SUMMER OF SAM

Susan Granger’s review of “SUMMER OF SAM” (Buena Vista/Touchstone)

The perennial question facing film-makers has always been: Should movies try to influence their audience – using morality stories, fables, fantasies, etc. – or should movies simply, often boldly, reflect the society of their time? Spike Lee chooses the latter. There’s no doubt that the anger and violence, stupidity and intolerance that he depicts are real. But do you really want to spend a sluggish two hours with these unpleasant, unsavory characters? Set in the sweltering summer of ’77, when the Son of Sam psychopath, David Berkowitz, went on his bloody killing spree in the Bronx, the story revolves around two couples who are long-time friends. Mira Sorvino and John Leguizamo are into disco, while Jennifer Esposito and Adrien Brody are punk rockers. Each has his/her own sexually explicit problems (mostly drug-connected) but, collectively, they’re spooked as they’re swept into the gruesome details of Berkowitz’s indiscriminate slaughter. And Ben Gazzara scores as the local crime kingpin who is determined to protect his neighborhood. Problem is: there’s no bond between the moronic characters and the audience. Is it the one-dimensional roles in the episodic screenplay by Victor Colicchio, Michael Imperioli, and Spike Lee? Perhaps. But, as a director, Lee seems out of his element with these idiosyncratic Italian-Bronx characters and keeps us utterly detached.
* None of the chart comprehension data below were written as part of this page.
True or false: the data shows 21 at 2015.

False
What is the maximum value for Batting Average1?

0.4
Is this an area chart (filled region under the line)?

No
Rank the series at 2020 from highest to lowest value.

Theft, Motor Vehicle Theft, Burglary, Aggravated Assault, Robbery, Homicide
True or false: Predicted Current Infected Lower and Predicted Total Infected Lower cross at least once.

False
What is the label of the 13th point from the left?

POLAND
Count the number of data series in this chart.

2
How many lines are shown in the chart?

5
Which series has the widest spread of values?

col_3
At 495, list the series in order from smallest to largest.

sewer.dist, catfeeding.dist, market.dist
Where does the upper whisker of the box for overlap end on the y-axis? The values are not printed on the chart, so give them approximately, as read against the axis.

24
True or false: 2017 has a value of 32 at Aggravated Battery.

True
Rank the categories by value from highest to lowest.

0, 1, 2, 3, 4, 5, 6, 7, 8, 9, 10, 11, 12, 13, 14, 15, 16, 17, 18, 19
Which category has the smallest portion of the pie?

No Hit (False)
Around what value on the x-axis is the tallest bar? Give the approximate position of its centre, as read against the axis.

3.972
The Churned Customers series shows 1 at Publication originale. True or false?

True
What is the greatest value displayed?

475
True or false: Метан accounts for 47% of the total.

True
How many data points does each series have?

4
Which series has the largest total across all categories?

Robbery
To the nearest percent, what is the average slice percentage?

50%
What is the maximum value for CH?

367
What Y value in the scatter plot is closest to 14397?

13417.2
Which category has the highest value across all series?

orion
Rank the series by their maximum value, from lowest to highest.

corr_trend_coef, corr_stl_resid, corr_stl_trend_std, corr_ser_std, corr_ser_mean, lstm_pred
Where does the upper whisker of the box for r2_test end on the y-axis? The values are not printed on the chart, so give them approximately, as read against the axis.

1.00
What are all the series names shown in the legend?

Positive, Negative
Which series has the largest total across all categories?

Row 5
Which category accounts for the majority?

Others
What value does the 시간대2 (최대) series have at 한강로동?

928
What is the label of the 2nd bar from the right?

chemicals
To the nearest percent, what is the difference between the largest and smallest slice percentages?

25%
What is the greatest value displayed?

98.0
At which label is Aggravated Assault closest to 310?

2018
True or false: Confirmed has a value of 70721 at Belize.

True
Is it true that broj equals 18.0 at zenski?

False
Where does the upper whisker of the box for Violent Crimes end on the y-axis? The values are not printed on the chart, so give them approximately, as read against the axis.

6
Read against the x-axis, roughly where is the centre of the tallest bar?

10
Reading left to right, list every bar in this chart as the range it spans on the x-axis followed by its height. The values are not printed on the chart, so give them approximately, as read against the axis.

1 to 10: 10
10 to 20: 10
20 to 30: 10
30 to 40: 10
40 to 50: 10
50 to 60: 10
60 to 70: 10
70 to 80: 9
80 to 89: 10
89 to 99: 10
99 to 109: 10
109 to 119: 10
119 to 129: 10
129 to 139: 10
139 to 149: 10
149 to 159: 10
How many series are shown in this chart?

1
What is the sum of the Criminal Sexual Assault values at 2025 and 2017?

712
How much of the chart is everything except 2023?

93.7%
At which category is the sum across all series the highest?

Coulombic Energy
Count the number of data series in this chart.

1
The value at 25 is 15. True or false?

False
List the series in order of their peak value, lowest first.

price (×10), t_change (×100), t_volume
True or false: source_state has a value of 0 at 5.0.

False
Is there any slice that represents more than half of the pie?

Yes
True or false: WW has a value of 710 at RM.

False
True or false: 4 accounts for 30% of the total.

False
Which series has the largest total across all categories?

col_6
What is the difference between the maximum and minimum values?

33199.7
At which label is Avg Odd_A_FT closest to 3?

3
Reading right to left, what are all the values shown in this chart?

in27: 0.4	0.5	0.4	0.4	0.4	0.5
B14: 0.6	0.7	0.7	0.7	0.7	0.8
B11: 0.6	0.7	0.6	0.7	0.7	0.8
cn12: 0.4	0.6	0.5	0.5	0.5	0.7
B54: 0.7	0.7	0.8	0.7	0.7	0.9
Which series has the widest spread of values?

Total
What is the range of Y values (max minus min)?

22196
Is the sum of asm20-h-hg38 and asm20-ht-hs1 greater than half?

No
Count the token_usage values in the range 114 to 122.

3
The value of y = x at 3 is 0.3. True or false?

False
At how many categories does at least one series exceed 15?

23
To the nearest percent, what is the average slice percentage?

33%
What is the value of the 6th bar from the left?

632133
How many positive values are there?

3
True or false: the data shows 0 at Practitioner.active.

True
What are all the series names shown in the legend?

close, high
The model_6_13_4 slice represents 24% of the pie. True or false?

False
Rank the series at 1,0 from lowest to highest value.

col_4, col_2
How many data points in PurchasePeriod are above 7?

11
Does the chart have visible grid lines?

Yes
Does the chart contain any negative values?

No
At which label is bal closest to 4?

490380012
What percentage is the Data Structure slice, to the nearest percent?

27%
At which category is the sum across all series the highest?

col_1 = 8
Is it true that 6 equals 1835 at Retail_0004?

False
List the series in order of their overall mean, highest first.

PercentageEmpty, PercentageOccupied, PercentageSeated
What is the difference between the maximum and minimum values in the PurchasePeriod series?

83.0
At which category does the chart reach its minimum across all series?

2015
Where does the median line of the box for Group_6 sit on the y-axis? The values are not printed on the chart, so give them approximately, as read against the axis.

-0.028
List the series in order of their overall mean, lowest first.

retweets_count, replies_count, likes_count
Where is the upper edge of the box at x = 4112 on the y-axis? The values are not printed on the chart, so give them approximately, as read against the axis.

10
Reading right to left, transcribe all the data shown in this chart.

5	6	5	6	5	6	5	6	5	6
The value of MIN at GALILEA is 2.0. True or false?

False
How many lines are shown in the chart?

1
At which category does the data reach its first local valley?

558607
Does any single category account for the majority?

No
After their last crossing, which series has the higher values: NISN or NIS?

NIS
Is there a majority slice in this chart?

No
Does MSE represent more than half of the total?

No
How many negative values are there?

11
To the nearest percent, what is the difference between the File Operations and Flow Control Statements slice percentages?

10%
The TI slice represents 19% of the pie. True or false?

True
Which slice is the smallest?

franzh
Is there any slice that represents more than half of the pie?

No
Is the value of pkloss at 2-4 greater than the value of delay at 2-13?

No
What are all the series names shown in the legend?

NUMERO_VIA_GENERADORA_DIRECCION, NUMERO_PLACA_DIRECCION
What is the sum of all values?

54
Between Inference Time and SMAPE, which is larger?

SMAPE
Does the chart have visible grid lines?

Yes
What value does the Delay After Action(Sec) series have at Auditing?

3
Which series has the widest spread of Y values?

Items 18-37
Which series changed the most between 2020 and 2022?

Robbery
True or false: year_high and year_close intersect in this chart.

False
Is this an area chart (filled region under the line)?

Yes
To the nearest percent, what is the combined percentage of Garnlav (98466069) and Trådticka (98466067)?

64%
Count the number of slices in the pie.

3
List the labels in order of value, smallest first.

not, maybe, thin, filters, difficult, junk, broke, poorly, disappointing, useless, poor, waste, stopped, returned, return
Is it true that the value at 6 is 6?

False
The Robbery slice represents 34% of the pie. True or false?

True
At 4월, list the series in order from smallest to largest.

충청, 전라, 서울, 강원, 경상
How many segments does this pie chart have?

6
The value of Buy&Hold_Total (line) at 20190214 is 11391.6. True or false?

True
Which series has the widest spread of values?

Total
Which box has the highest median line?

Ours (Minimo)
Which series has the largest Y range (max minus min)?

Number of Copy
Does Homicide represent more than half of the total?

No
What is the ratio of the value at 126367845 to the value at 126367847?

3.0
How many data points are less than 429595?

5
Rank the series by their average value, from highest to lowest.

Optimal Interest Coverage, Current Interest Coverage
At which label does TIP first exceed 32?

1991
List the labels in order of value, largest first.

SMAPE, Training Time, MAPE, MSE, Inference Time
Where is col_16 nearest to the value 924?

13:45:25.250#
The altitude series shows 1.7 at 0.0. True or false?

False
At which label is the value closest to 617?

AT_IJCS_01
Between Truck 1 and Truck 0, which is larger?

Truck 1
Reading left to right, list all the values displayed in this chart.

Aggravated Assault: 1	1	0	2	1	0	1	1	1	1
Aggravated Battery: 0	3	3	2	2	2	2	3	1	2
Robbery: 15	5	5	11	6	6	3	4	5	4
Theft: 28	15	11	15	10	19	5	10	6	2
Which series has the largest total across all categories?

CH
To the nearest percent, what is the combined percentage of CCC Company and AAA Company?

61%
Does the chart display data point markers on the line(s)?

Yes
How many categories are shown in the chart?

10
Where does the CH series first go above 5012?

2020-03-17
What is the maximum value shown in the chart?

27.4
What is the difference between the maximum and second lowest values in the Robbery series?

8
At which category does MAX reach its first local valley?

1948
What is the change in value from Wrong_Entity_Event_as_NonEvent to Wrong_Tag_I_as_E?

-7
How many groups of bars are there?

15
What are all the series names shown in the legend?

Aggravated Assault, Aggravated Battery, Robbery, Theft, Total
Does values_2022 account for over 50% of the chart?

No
And, as an actor, Lee delivers a wretched performance as a TV newscaster overemphasizing each line. While this film is visually stylish and vigorous with pertinent historical imagery, it is, as Jimmy Breslin says, just one of eight million stories of the naked city – and quite a racist one at that. On the Granger Movie Gauge of 1 to 10, “Summer of Sam” is a bleak, brutal, repellent 3. Don’t say you weren’t warned.